Baca Juga :Siapa Berkontribusi Polusi Udara Jakarta …..

Lewat apa dunia menyaksikan drama nikel ini ?. Tentu saja masyarakat dunia masih percaya kredibilitas Reuters sebagai media independen atas perilaku drama itu.

Meskipun, penambangan di lokasi lain terus berlanjut dan Indonesia, yang menyumbang setengah dari pasokan bijih global, menyatakan bahwa mereka tidak kekurangan bijih. Sementara harga telah meningkat sekitar 8% pada minggu ini, menyusul lonjakan 10% pada minggu sebelumnya.

Repotnya perusahaan-perusahaan kini membeli bijih dari negara tetangga, Filipina, yang menjadi pemasok terbesar kedua di dunia, jika kuota penambangan baru makin tertunda. Seperti disampaikan tiga manajer smelter, dua pedagang nikel, dan seorang analis Tiongkok.

Semua menampik untuk diidentifikasi karena mereka tidak diizinkan untuk menyatakan informasi perdagangan secara publik.

“(Kami) mulai impor mulai bulan ini. Ekonomis,” kata seorang pejabat di salah satu smelter besar di Indonesia.

Sumber itu tidak memerinci berapa banyak yang dibeli oleh pabrik peleburan itu, namun mengungkapkan pembeliannya itu merupakan bijih limonit kualitas rendah.

Baca Juga :Kiamat Beras , Siapa pegang kuasa?

Penambang Indonesia akan mengutamakan bijih berkadar tinggi karena kuota produksinya yang terbatas.

Berdasarkan data perdagangan Indonesia, Indonesia mengimpor 53.864 metrik ton bijih nikel pada paruh pertama 2023, naik dari 22.503 ton sepanjang 2022. Namun impor dari Filipina baru dimulai pada Mei, dan semuanya tiba di pelabuhan Morowali.

Bijih nikel Filipina

“Bijih dari Filipina umumnya memiliki kadar lebih rendah dibandingkan material Indonesia sehingga akan mendorong biaya operasional lebih tinggi karena produksi yang lebih rendah dari tonase bijih yang sama,” kata analis Wood Mackenzie Andrew Mitchell, belum lama ini.

“Tetapi bijih tersebut lebih murah dibandingkan dengan bijih dalam negeri saat ini sehingga hal ini akan mengimbangi beberapa kenaikan biaya,” tambahnya.

Adapun Indonesia mengekspor sebagian besar bijihnya sebelum larangan pada tahun 2020 menghentikan semua pengiriman dan menarik investasi senilai miliaran dolar dalam pembangunan smelter, sebagian besar dari perusahaan China.

Menteri ESDM bicara

Menteri Energi dan Sumber Daya Mineral (ESDM) Arifin Tasrif mengatakan, ada perusahaan Smelter asal Indonesia yang mengimpor bijih nikel dari luar negeri. Terutama nikel yang berasal dari Filipina.

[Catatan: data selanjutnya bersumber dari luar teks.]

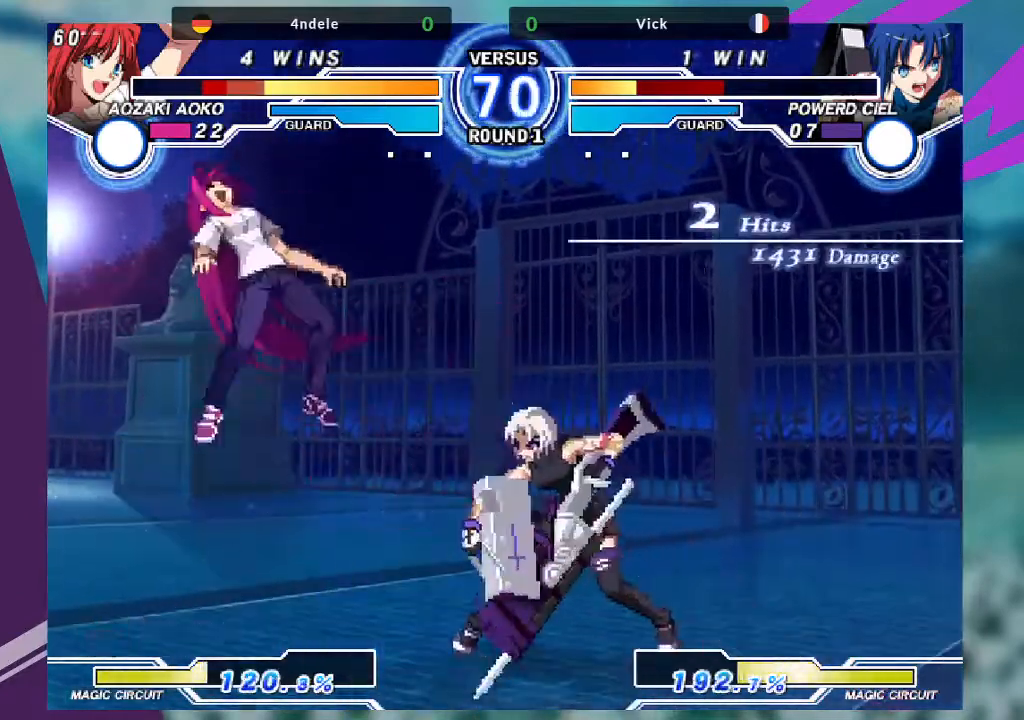
{"buttons": ["TRIANGLE"], "left_stick": "right", "events": [[67, "left_stick", "left"], [167, "left_stick", "center"], [234, "left_stick", "left"], [400, "left_stick", "down"], [467, "left_stick", "right"], [501, "TRIANGLE", "down"]]}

Baca Juga : Bermukim di negeri resesi, lantas…

Arifin menilai keputusan perusahaan tersebut membeli bijih nikel dari Filipina lantaran tersendatnya pasokan bahan baku yang berasal dari Blok Mandiodo. Adapun, lanjutnya, operasi tambang Blok Mandiodo saat ini tengah dihentikan menyusul adanya kasus tindak pidana korupsi pada wilayah IUP milik PT Antam tersebut.

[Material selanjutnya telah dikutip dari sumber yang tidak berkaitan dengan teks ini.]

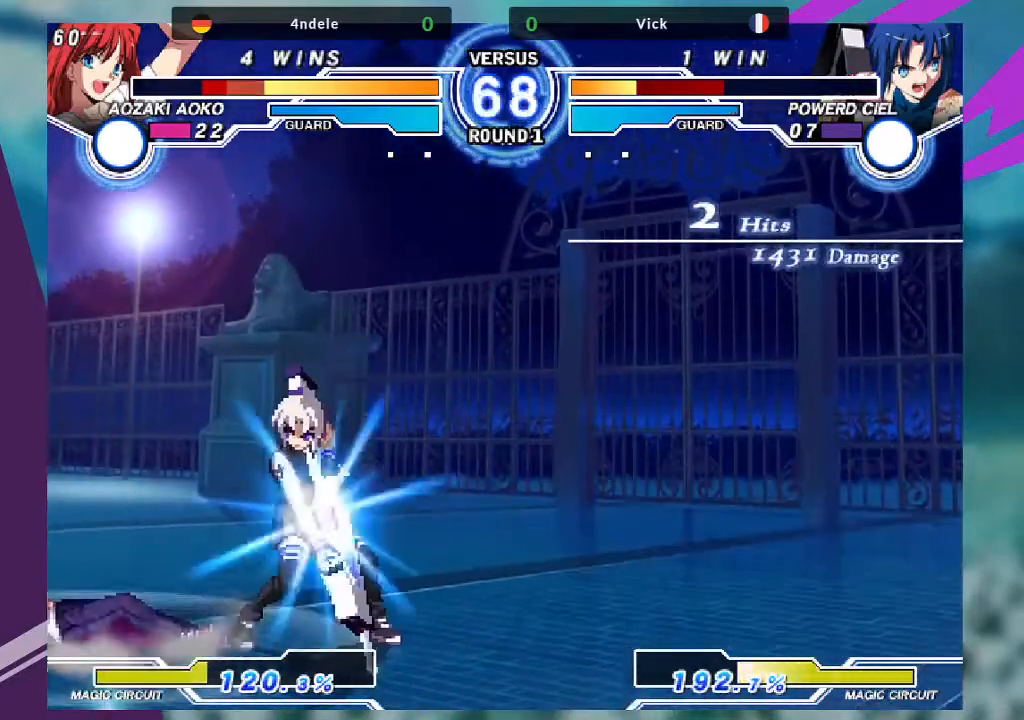
{"buttons": [], "left_stick": "right", "events": [[234, "TRIANGLE", "up"], [367, "left_stick", "right"]]}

“Kita sudah telusuri berita-berita tersebut. Terindikasi perusahaan yang impor itu adalah perusahaan yang selama ini mengambil bahan baku dari Blok Mandiodo yang saat ini bermasalah,” ungkap Arifin dalam Rapat Kerja bersama Komisi VII DPR, Kamis (31/8/2023).

Oleh sebab itu, karena perusahaan tersebut harus melanjutkan proses pengolahan dan terikat kontrak dengan off taker, maka langkah pembelian bijih nikel dari luar negeri akhirnya harus dilakukan.

“Mereka mengambil langkah ini karena memang secara keseluruhan karena tidak boleh ekspor ore nikel semua produsen tambang sudah terikat dengan off taker smelter yang sedang berjalan,” kata dia.